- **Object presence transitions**
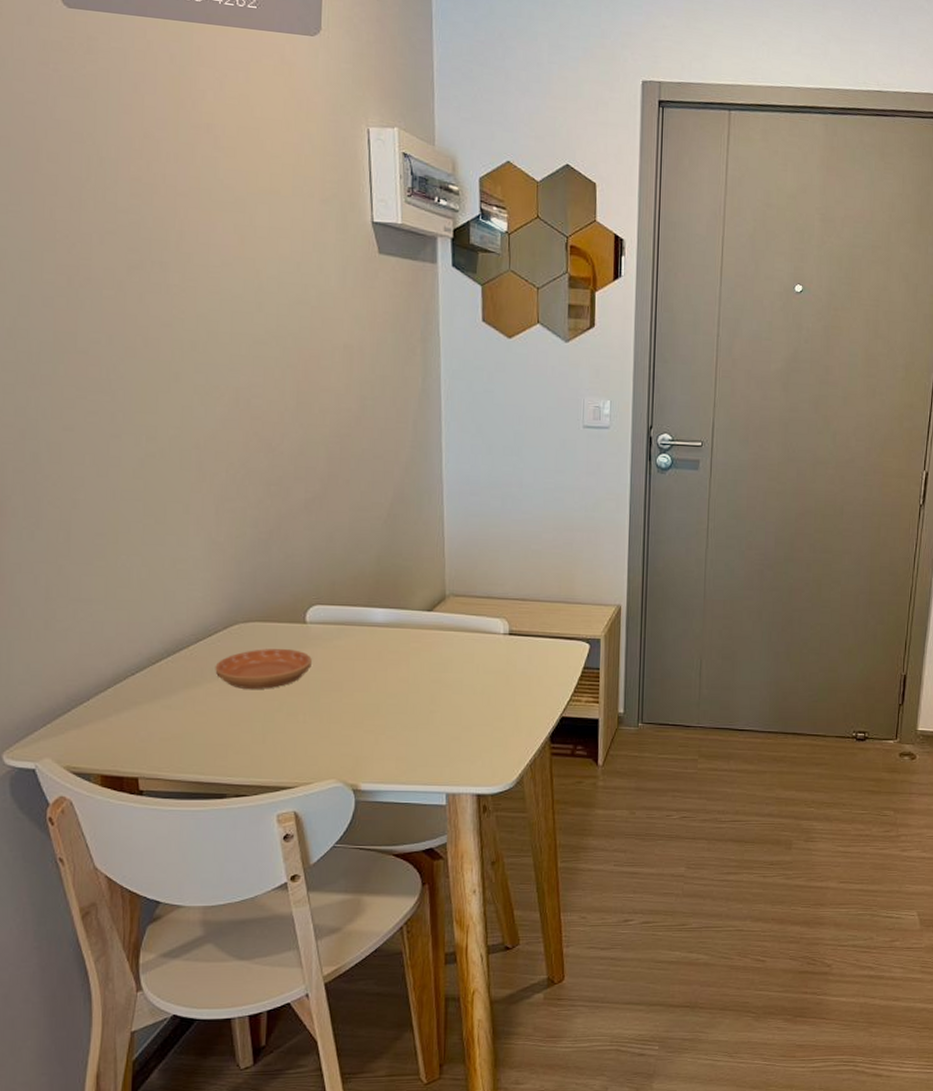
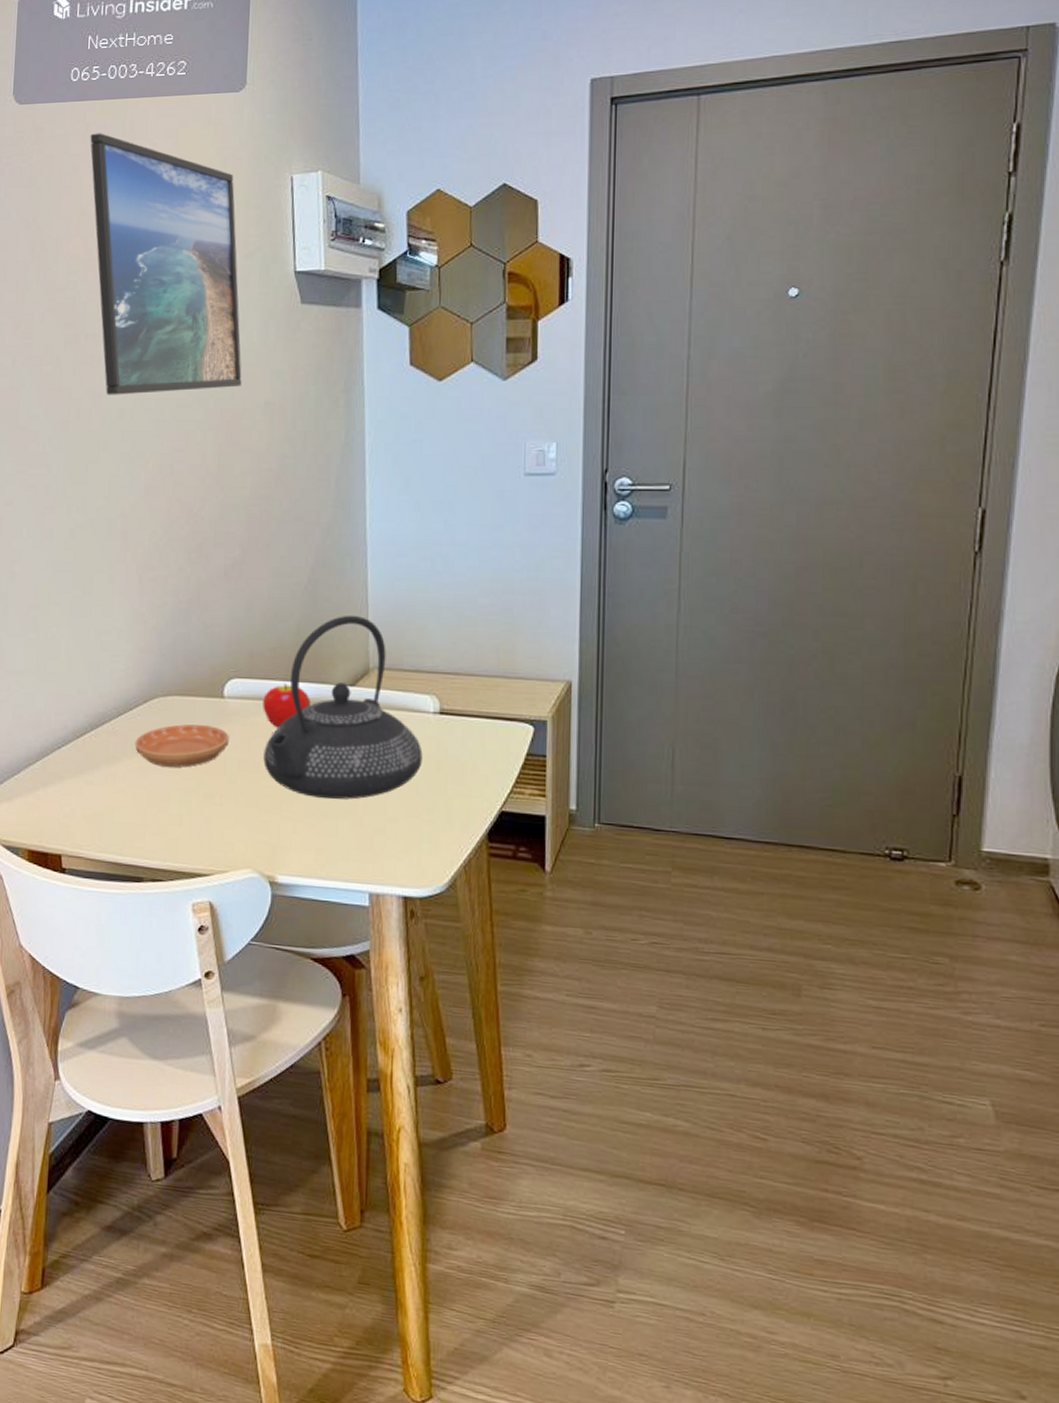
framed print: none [152,53,320,328] -> present [90,133,242,395]
fruit: none [345,609,392,650] -> present [263,683,312,728]
teapot: none [346,547,494,713] -> present [263,615,423,800]

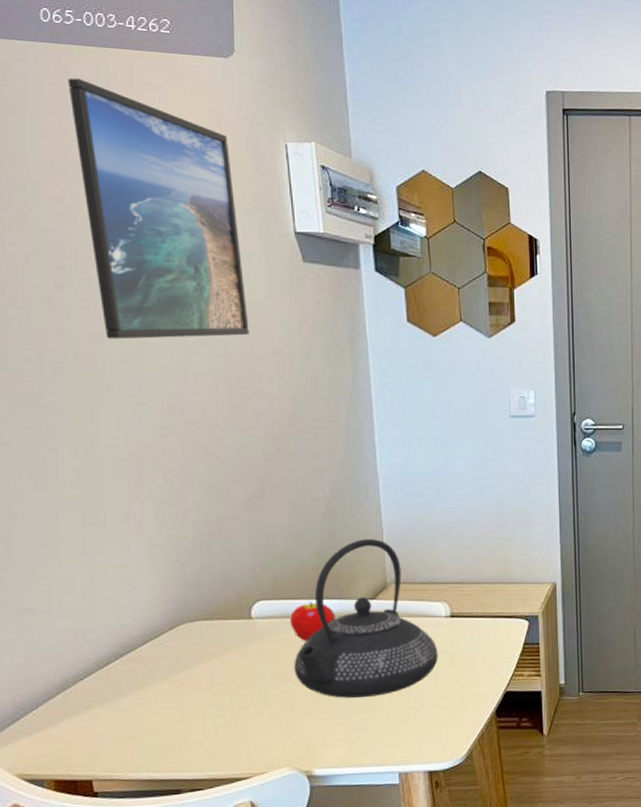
saucer: present [135,724,229,768] -> none [163,645,260,686]

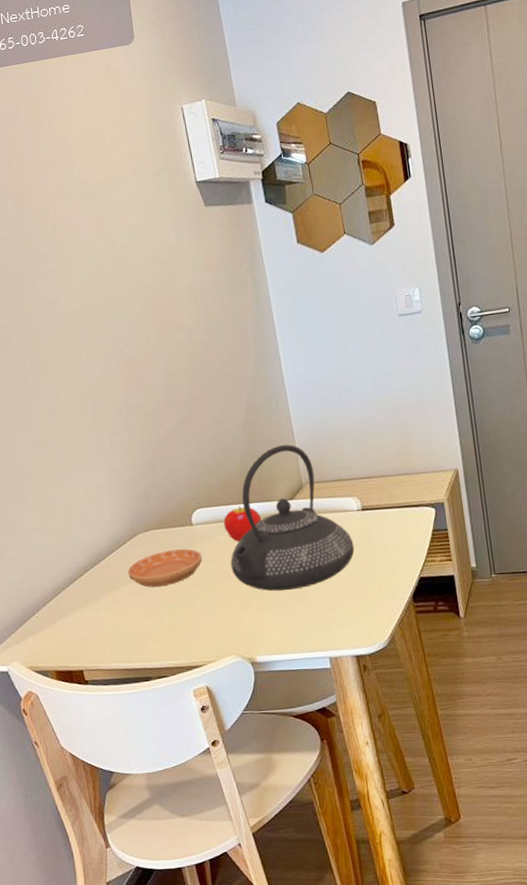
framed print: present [68,78,249,339] -> none [14,90,168,300]
saucer: none [163,645,260,686] -> present [127,548,202,587]

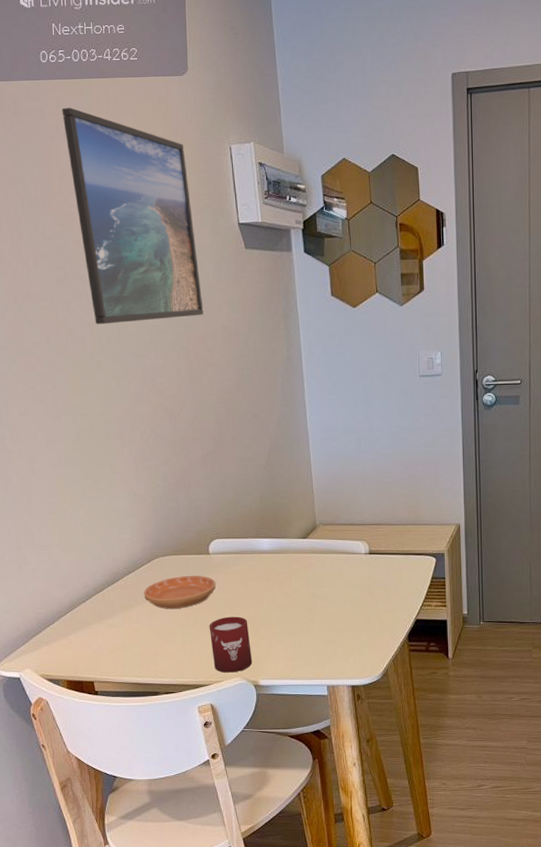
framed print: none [14,90,168,300] -> present [62,107,204,325]
cup: none [198,589,247,651] -> present [209,616,253,673]
fruit: present [223,506,262,542] -> none [239,540,276,573]
teapot: present [230,444,355,591] -> none [243,486,359,622]

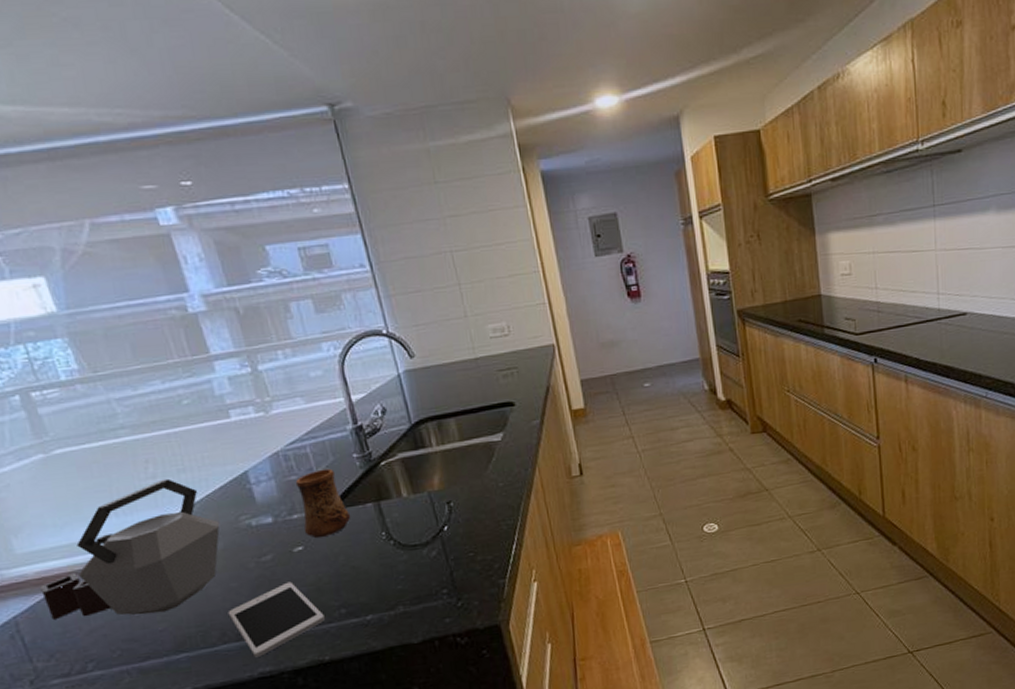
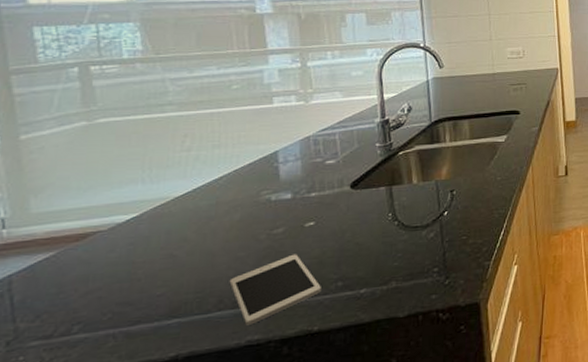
kettle: present [40,478,220,619] -> none [46,152,241,279]
cup: present [295,468,351,539] -> none [318,154,364,216]

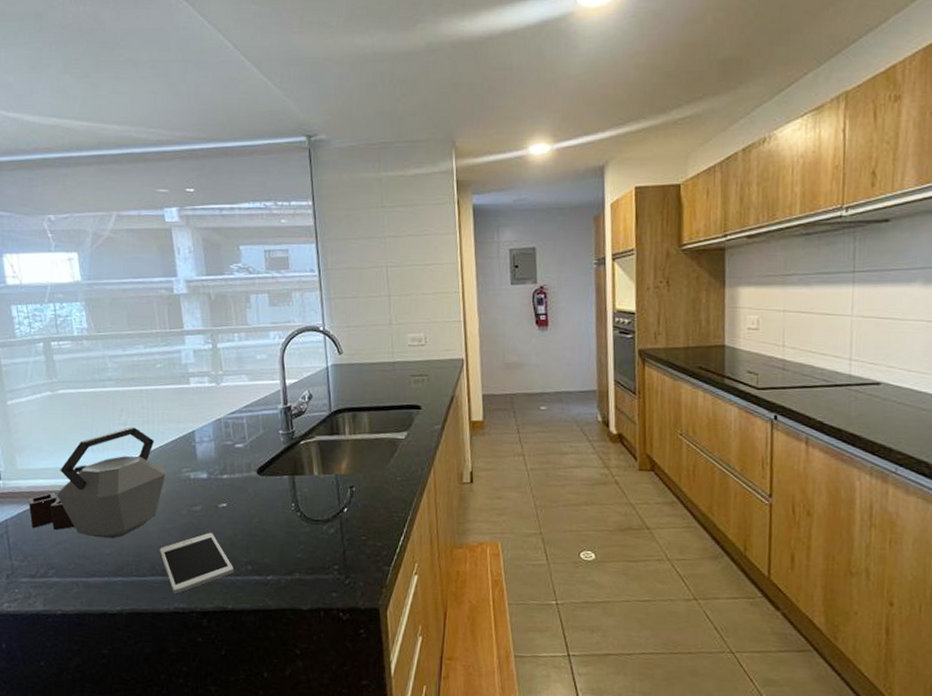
kettle: none [46,152,241,279] -> present [28,427,167,539]

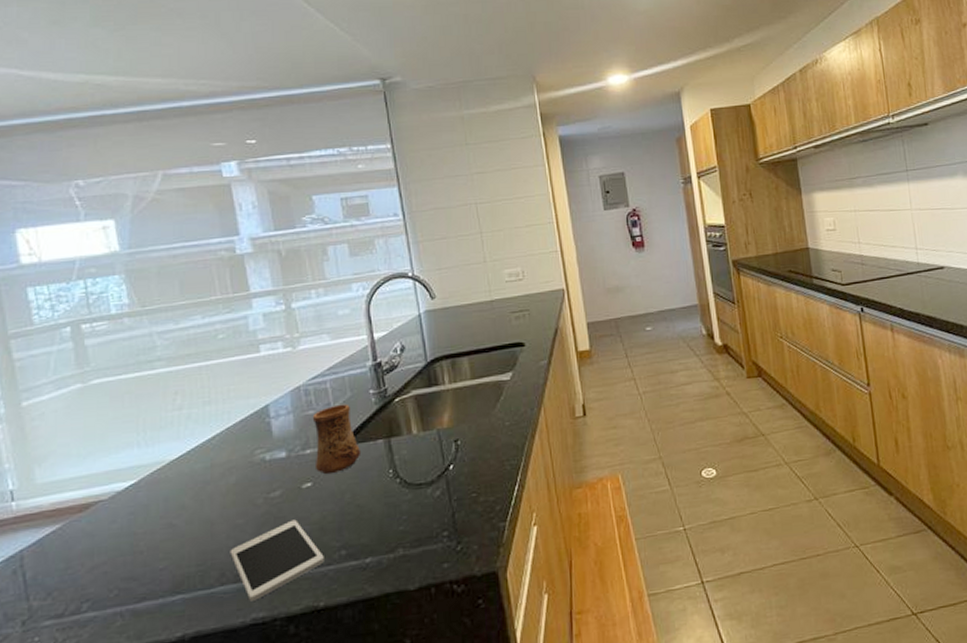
kettle: present [28,427,167,539] -> none [52,410,235,554]
cup: none [230,439,269,499] -> present [312,404,362,475]

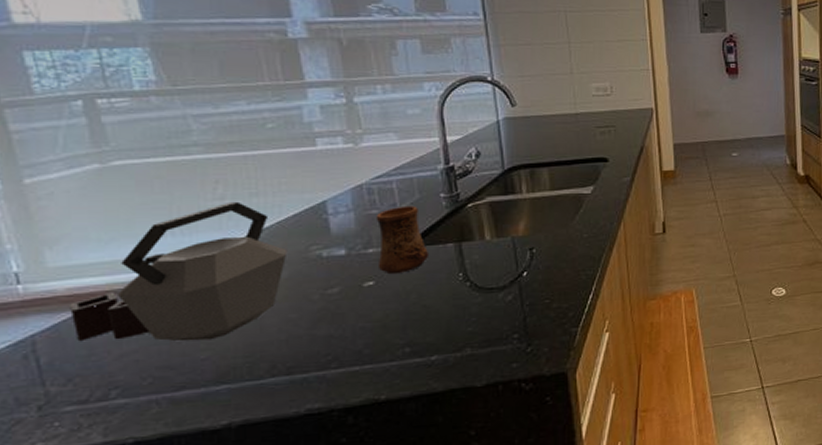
kettle: none [52,410,235,554] -> present [70,201,288,342]
cell phone: present [230,519,324,601] -> none [281,316,386,393]

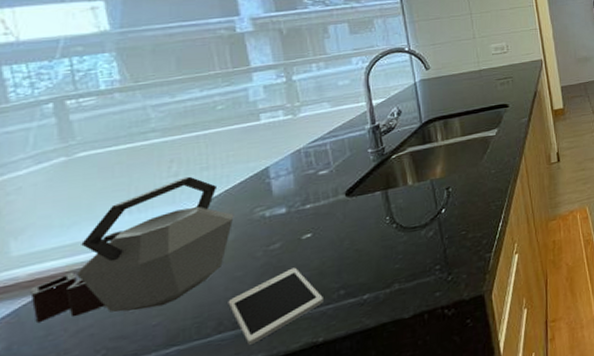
cell phone: none [281,316,386,393] -> present [228,267,323,345]
cup: present [375,205,430,275] -> none [312,162,360,226]

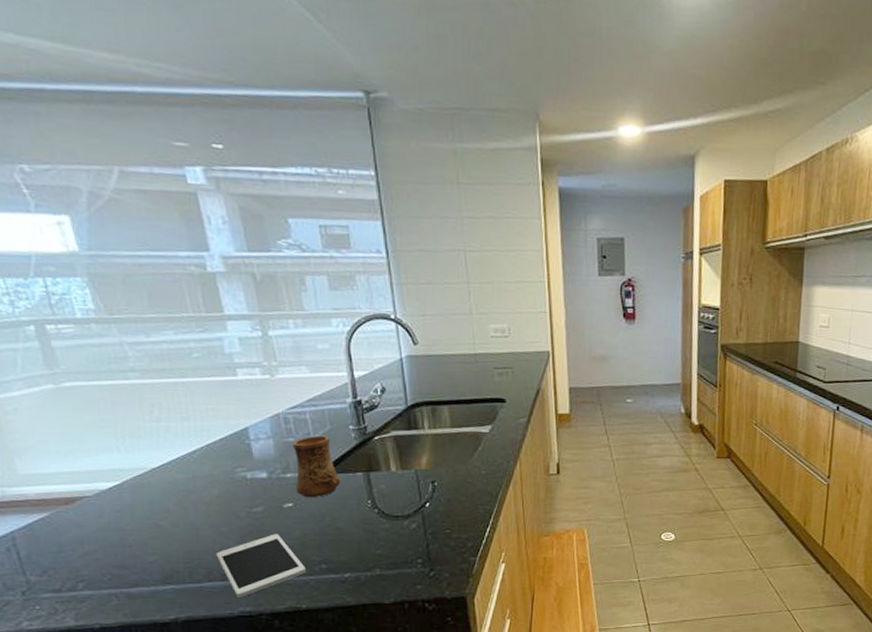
kettle: present [30,176,234,322] -> none [39,424,217,546]
cup: none [312,162,360,226] -> present [292,435,341,498]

- **Work to be completed**
There should be an exact restatement of the lines from the line with "cup: present [375,205,430,275]" through the last line of the entries above, and no pictures in it.

- **Output**
cup: present [375,205,430,275] -> none [312,162,360,226]

kettle: present [30,176,234,322] -> none [39,424,217,546]
cup: none [312,162,360,226] -> present [292,435,341,498]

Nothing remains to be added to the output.